- **Problem statement**
Using the article below on the Riverside dispensary ban, answer these:
1. By what vote did the court agree to hear the Riverside case?
2. Which court issued the November decision that upheld Riverside's ban?
3. What is the name of the attorney who represents Riverside?

- **Page excerpt**
The court in its decision to take the cases did not set a briefing
schedule for attorneys; that will be the next step in the case.
CALIFORNIA SUPREME COURT TO REVIEW CITY'S POT DISPENSARY BAN
A lower court's ruling upholding Riverside's ban has been used as
precedent for other cities to control medical marijuana
The California Supreme Court will review a city of Riverside medical
marijuana case in which a lower court ruled that cities and counties
have the right to ban dispensaries.
Local governments throughout the state have used that decision,
issued in November by the Fourth District Court of Appeal, to shut
down medical marijuana clinics within their boundaries.
That court ruled that nothing in the state's1996 Compassionate Use
Act (Prop. 215) or the state Legislature's Medical Marijuana Program,
which outlines usage, pre-empts cities from banning the facilities.
The Riverside ruling was one of four medical marijuana cases the
State Supreme Court voted to accept Wednesday. In hearing the cases,
the court will try to tackle federal and state issues regarding
medical marijuana and the dispensaries that sell it, and also address
more fundamental questions of local control.
The court voted 7-0 to hear the Riverside case.
The justices also will hear an unpublished ruling on Upland's
dispensary ban, which closely followed the language of the Riverside
ruling; a Long Beach case that addresses the illegality of marijuana
under federal law and whether that preempts local officials from
regulating dispensaries; and a Dana Point case that looks into who
has standing to challenge local ordinances regulating dispensaries.
"It was only a matter of time before the California Supreme Court
would take on the issue, and the time is now," said Jeffrey V. Dunn,
an Irvine-based attorney with Best Best & Krieger who represents
Riverside in the case. "Federal pre-emption, state law pre-emption
and standing - in one day the Supreme Court has decided to review
this law in a comprehensive fashion."

[Camera pose estimation data]

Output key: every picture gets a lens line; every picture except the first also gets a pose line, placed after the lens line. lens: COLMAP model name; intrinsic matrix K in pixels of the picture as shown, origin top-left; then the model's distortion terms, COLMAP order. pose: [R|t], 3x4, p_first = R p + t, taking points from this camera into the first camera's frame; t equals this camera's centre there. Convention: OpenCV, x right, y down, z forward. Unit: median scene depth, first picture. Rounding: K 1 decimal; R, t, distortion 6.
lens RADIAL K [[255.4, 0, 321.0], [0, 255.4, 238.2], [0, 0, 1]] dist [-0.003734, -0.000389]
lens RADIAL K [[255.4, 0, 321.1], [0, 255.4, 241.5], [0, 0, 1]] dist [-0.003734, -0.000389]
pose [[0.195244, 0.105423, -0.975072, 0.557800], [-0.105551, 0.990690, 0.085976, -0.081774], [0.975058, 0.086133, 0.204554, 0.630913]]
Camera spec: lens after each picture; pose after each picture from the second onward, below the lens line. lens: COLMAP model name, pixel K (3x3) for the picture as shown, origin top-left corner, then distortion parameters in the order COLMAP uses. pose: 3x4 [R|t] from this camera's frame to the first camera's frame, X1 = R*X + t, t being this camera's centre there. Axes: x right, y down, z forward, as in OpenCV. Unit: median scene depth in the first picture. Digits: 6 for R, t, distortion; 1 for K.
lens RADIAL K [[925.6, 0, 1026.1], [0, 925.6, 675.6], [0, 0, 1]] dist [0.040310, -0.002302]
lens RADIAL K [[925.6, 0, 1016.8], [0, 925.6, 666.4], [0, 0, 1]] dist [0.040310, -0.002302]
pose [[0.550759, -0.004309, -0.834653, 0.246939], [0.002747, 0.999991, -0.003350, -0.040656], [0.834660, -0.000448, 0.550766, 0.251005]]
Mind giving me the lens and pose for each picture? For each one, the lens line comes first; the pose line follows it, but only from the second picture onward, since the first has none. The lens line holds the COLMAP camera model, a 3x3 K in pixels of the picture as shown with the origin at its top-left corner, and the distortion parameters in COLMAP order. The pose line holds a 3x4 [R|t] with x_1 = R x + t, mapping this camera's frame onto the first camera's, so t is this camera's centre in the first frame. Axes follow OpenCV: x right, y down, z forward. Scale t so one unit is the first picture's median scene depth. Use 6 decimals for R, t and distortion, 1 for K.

- **Answer for this exercise**
1. 7-0
2. The Fourth District Court of Appeal
3. Jeffrey V. Dunn